John Howard feels satisfied that his draconian and expensive National Firearms Agreement has worked. But what has it really achieved?

The NFA: The Big Trick John Howard played on Australia


Michael Burbidge is a Sporting Shooter reader who has written this piece on the National Firearms Agreement. He makes some good points in this well-researched comment so we thought it deserved a run as a blog this week.

Following the Port Arthur Massacre in 1996, John Howard had enough fear and confusion to start tightening firearm laws in Australia.
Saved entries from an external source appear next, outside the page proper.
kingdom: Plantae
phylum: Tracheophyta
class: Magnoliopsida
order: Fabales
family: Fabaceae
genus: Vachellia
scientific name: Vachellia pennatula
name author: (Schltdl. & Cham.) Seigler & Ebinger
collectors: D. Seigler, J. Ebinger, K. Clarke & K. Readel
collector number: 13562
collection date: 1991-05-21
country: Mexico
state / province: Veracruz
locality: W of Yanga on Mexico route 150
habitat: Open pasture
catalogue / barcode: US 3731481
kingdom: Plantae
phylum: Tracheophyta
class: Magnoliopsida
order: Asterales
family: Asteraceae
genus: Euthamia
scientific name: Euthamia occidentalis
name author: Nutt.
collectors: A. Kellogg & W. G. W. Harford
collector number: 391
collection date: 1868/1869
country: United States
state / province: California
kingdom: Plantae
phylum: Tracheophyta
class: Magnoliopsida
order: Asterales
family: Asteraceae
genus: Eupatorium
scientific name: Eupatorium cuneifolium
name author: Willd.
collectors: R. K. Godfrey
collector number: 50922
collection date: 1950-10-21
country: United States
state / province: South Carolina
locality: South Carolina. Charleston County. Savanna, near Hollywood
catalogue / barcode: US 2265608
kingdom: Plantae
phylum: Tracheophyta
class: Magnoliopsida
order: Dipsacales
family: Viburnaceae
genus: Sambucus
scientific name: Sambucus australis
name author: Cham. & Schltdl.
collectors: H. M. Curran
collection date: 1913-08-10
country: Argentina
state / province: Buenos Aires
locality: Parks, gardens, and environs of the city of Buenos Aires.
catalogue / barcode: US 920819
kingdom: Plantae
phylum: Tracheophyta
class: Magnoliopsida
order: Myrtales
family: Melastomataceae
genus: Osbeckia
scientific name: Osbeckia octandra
And let’s be clear here, John Howard did not force the 1996 National Firearms Agreement (NFA) through Federal and State Parliaments (even threatening to withdraw health funding from states that refused to fall into line) as a response to Port Arthur; he forced the NFA through because Port Arthur gave him the excuse to impose laws on the law abiding citizens of Australia that reflected his hatred of firearms (as stated in an interview on 2GB).

The big trick was beautiful in its simplicity. The logic was supposedly infallible; heavily restricting (essentially to the point of banning) semi-automatic firearms, imposing strict licensing requirements on individuals, cooling off periods and registration of all firearms would be strong legislation to curb gun homicide.

The thing was firearms licensing had been in place in Tasmania since 1991. Martin Bryant did not possess a firearms licence. The SLR (incorrectly described by John Howard in his recent NY times piece as an SKS) used by Bryant was purchased illegally from a private individual in much the same way that illegally imported firearms are purchased by organised crime gangs to conduct their nightly drive-by raids in Western Sydney.

The AR15 used in the Broad Arrow Cafe murders has a far more interesting history. This firearm was handed into police for destruction as part of an amnesty. Martin Bryant then allegedly purchased this firearm from a firearms dealer in Tasmania. The dealer in question was never found guilty of supplying a firearm to an individual without a firearms licence. All that is known for sure is that the AR15 was handed into the police for destruction and its next confirmed location was in the hands of Martin Bryant.

So essentially, all the National Firearms Agreement did was make what Martin Bryant did more illegal than it already was. When you outlaw guns, you only take them off the law abiding citizens.

There has been little statistical support to suggest that the NFA had a definitive effect on firearms homicides. In fact there have been several studies which have suggested otherwise. Two examples would be Baker & McPhedran (2006), Wang-Shang Lee & Sandy Suardi (2010).

In addition to this, Don Weatherburn from the NSW Bureau of Crime Statistics and Research suggested in 2005 that the NFA had had little impact on gun violence. Even the study which is often touted by the gun control lobby as proof that John Howard’s NFA was a success (Neill & Leigh 2010) concludes that any reduction seen in firearm homicides in the statistical model that was used in the study is within standard error margins.

All this study definitively concludes is that the National Firearms Agreement correlated to a reduction in suicides. It is disputed as to whether this reduction is indeed due to the NFA or because of suicide prevention programs which started to run from the mid-90s onwards.

It is commonly suggested that while the NFA may not have had an effect of the gun homicide rate, it has stopped random massacres. This is also very much debatable. New Zealand also had a cluster of mass shootings in the late 80s and early 90s and did not implement NFA style firearms laws as a result. New Zealand has not had a mass shooting since 1997.

John Howard suggests that the NFA was one of his greatest achievements as Prime Minister of Australia. If you consider a suite of complex legislation which cost huge amounts of money to implement and provides somewhere between no and very questionable benefit one of your great achievements, then you can’t have been much of a Prime Minister, Mr Howard.